**Required action:** Write out the text of every item below line for line, changing nothing, and leave the pictures out of your answer.

•••

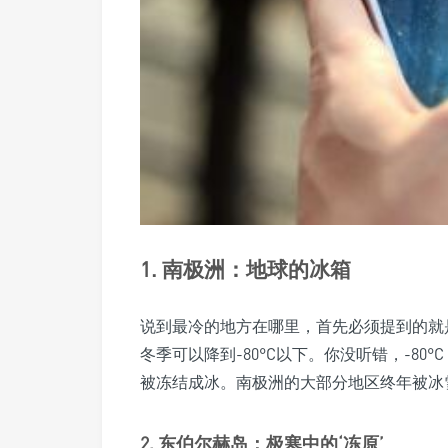
1. 南极洲：地球的冰箱
说到最冷的地方在哪里，首先必须提到的就
冬季可以降到-80°C以下。你没听错，-8
被冻结成冰。南极洲的大部分地区终年被冰
2. 东伯尔赫岛：极寒中的‘冻原’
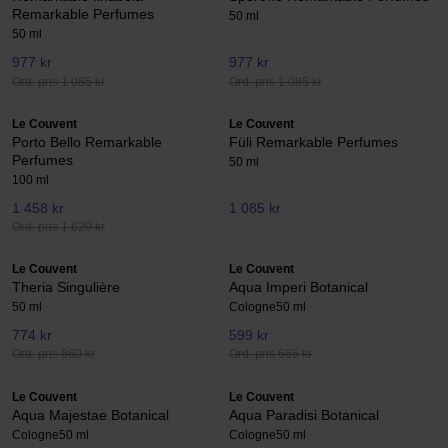
Remarkable Perfumes
50 ml
50 ml
977 kr
977 kr
Ord. pris 1 085 kr
Ord. pris 1 085 kr
Le Couvent
Le Couvent
Porto Bello Remarkable
Füli Remarkable Perfumes
Perfumes
50 ml
100 ml
1 458 kr
1 085 kr
Ord. pris 1 620 kr
Le Couvent
Le Couvent
Theria Singulière
Aqua Imperi Botanical
50 ml
Cologne
50 ml
774 kr
599 kr
Ord. pris 860 kr
Ord. pris 665 kr
Le Couvent
Le Couvent
Aqua Majestae Botanical
Aqua Paradisi Botanical
Cologne
50 ml
Cologne
50 ml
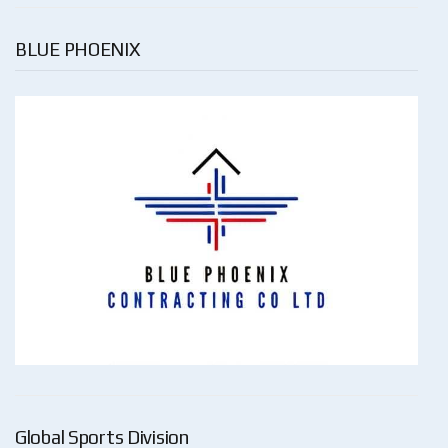
BLUE PHOENIX
Global Sports Division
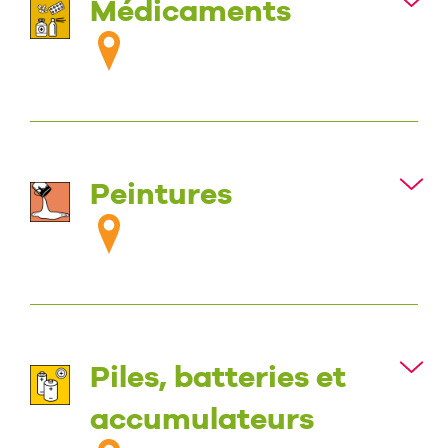
Médicaments
Peintures
Piles, batteries et
accumulateurs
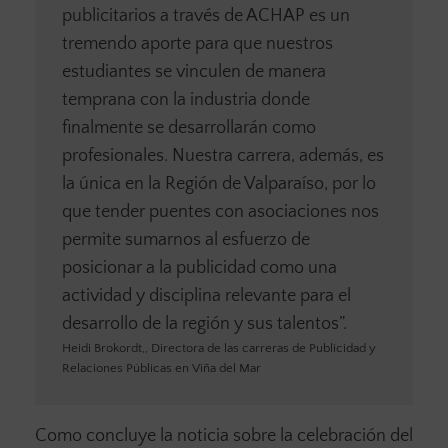
publicitarios a través de ACHAP es un
tremendo aporte para que nuestros
estudiantes se vinculen de manera
temprana con la industria donde
finalmente se desarrollarán como
profesionales. Nuestra carrera, además, es
la única en la Región de Valparaíso, por lo
que tender puentes con asociaciones nos
permite sumarnos al esfuerzo de
posicionar a la publicidad como una
actividad y disciplina relevante para el
desarrollo de la región y sus talentos”.
Heidi Brokordt,, Directora de las carreras de Publicidad y
Relaciones Públicas en Viña del Mar
Como concluye la noticia sobre la celebración del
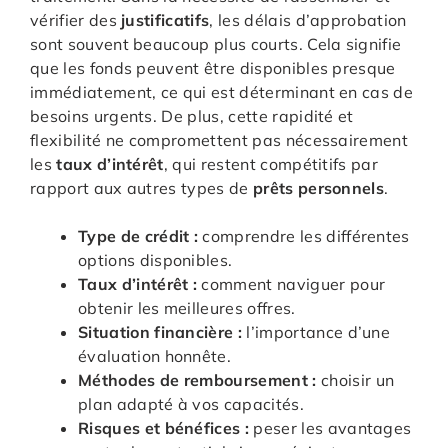
vérifier des
justificatifs
, les délais d’approbation
sont souvent beaucoup plus courts. Cela signifie
que les fonds peuvent être disponibles presque
immédiatement, ce qui est déterminant en cas de
besoins urgents. De plus, cette rapidité et
flexibilité ne compromettent pas nécessairement
les
taux d’intérêt
, qui restent compétitifs par
rapport aux autres types de
prêts personnels
.
Type de crédit :
comprendre les différentes
options disponibles.
Taux d’intérêt :
comment naviguer pour
obtenir les meilleures offres.
Situation financière :
l’importance d’une
évaluation honnête.
Méthodes de remboursement :
choisir un
plan adapté à vos capacités.
Risques et bénéfices :
peser les avantages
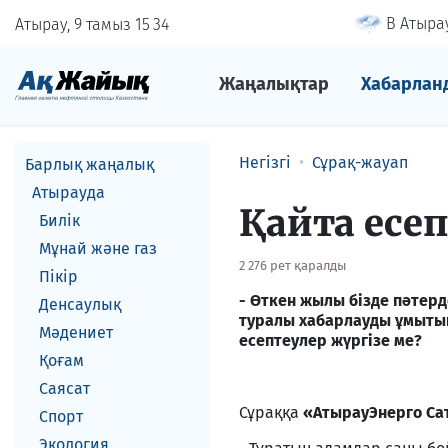
В Атырау
Атырау, 9 тамыз
15
34
Жаңалықтар
Хабарлан
Негізгі
Сұрақ-жауап
Барлық жаңалық
Атырауда
Қайта есеп
Билік
Мұнай және газ
2 276 рет қаралды
Пікір
- Өткен жылы бізде пәтерд
Денсаулық
туралы хабарлауды ұмытып 
Мәдениет
есептеулер жүргізе ме?
Қоғам
Саясат
Сұраққа
«АтырауЭнерго С
Спорт
Экология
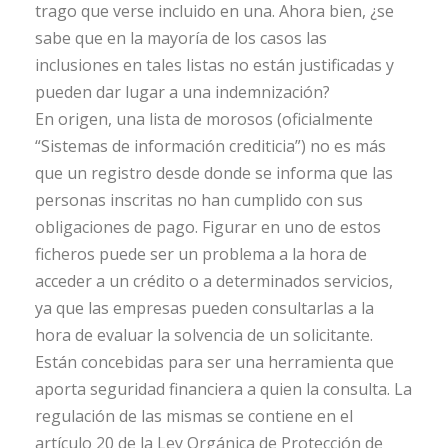
trago que verse incluido en una. Ahora bien, ¿se
sabe que en la mayoría de los casos las
inclusiones en tales listas no están justificadas y
pueden dar lugar a una indemnización?
En origen, una lista de morosos (oficialmente
“Sistemas de información crediticia”) no es más
que un registro desde donde se informa que las
personas inscritas no han cumplido con sus
obligaciones de pago. Figurar en uno de estos
ficheros puede ser un problema a la hora de
acceder a un crédito o a determinados servicios,
ya que las empresas pueden consultarlas a la
hora de evaluar la solvencia de un solicitante.
Están concebidas para ser una herramienta que
aporta seguridad financiera a quien la consulta. La
regulación de las mismas se contiene en el
artículo 20 de la Ley Orgánica de Protección de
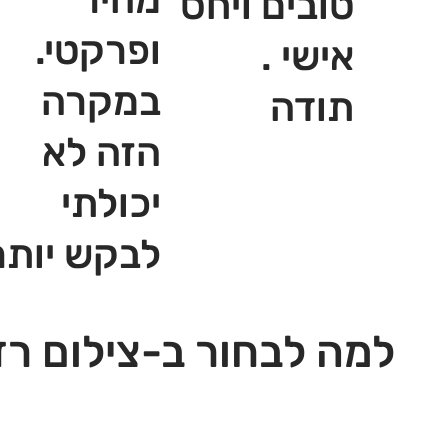
טובים ויחס
ופרקטי.
אישי .
במקרה
תודה
הזה לא
יכולתי
לבקש יותר
למה לבחור ב-צילום רז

•••

**Solution to the problem:**
1. 南极洲：地球的冰箱
说到最冷的地方在哪里，首先必须提到的就
冬季可以降到-80°C以下。你没听错，-8
被冻结成冰。南极洲的大部分地区终年被冰
2. 东伯尔赫岛：极寒中的‘冻原’
Remarkable Perfumes
50 ml
50 ml
977 kr
977 kr
Ord. pris 1 085 kr
Ord. pris 1 085 kr
Le Couvent
Le Couvent
Porto Bello Remarkable
Füli Remarkable Perfumes
Perfumes
50 ml
100 ml
1 458 kr
1 085 kr
Ord. pris 1 620 kr
Le Couvent
Le Couvent
Theria Singulière
Aqua Imperi Botanical
50 ml
Cologne
50 ml
774 kr
599 kr
Ord. pris 860 kr
Ord. pris 665 kr
Le Couvent
Le Couvent
Aqua Majestae Botanical
Aqua Paradisi Botanical
Cologne
50 ml
Cologne
50 ml
BLUE PHOENIX
Global Sports Division
Médicaments
Peintures
Piles, batteries et
accumulateurs
publicitarios a través de ACHAP es un
tremendo aporte para que nuestros
estudiantes se vinculen de manera
temprana con la industria donde
finalmente se desarrollarán como
profesionales. Nuestra carrera, además, es
la única en la Región de Valparaíso, por lo
que tender puentes con asociaciones nos
permite sumarnos al esfuerzo de
posicionar a la publicidad como una
actividad y disciplina relevante para el
desarrollo de la región y sus talentos”.
Heidi Brokordt,, Directora de las carreras de Publicidad y
Relaciones Públicas en Viña del Mar
Como concluye la noticia sobre la celebración del
vérifier des
justificatifs
, les délais d’approbation
sont souvent beaucoup plus courts. Cela signifie
que les fonds peuvent être disponibles presque
immédiatement, ce qui est déterminant en cas de
besoins urgents. De plus, cette rapidité et
flexibilité ne compromettent pas nécessairement
les
taux d’intérêt
, qui restent compétitifs par
rapport aux autres types de
prêts personnels
.
Type de crédit :
comprendre les différentes
options disponibles.
Taux d’intérêt :
comment naviguer pour
obtenir les meilleures offres.
Situation financière :
l’importance d’une
évaluation honnête.
Méthodes de remboursement :
choisir un
plan adapté à vos capacités.
Risques et bénéfices :
peser les avantages
В Атырау
Атырау, 9 тамыз
15
34
Жаңалықтар
Хабарлан
Негізгі
Сұрақ-жауап
Барлық жаңалық
Атырауда
Қайта есеп
Билік
Мұнай және газ
2 276 рет қаралды
Пікір
- Өткен жылы бізде пәтерд
Денсаулық
туралы хабарлауды ұмытып 
Мәдениет
есептеулер жүргізе ме?
Қоғам
Саясат
Сұраққа
«АтырауЭнерго С
Спорт
Экология
trago que verse incluido en una. Ahora bien, ¿se
sabe que en la mayoría de los casos las
inclusiones en tales listas no están justificadas y
pueden dar lugar a una indemnización?
En origen, una lista de morosos (oficialmente
“Sistemas de información crediticia”) no es más
que un registro desde donde se informa que las
personas inscritas no han cumplido con sus
obligaciones de pago. Figurar en uno de estos
ficheros puede ser un problema a la hora de
acceder a un crédito o a determinados servicios,
ya que las empresas pueden consultarlas a la
hora de evaluar la solvencia de un solicitante.
Están concebidas para ser una herramienta que
aporta seguridad financiera a quien la consulta. La
regulación de las mismas se contiene en el
artículo 20 de la Ley Orgánica de Protección de
טובים ויחס
ופרקטי.
אישי .
במקרה
תודה
הזה לא
יכולתי
לבקש יותר
למה לבחור ב-צילום רז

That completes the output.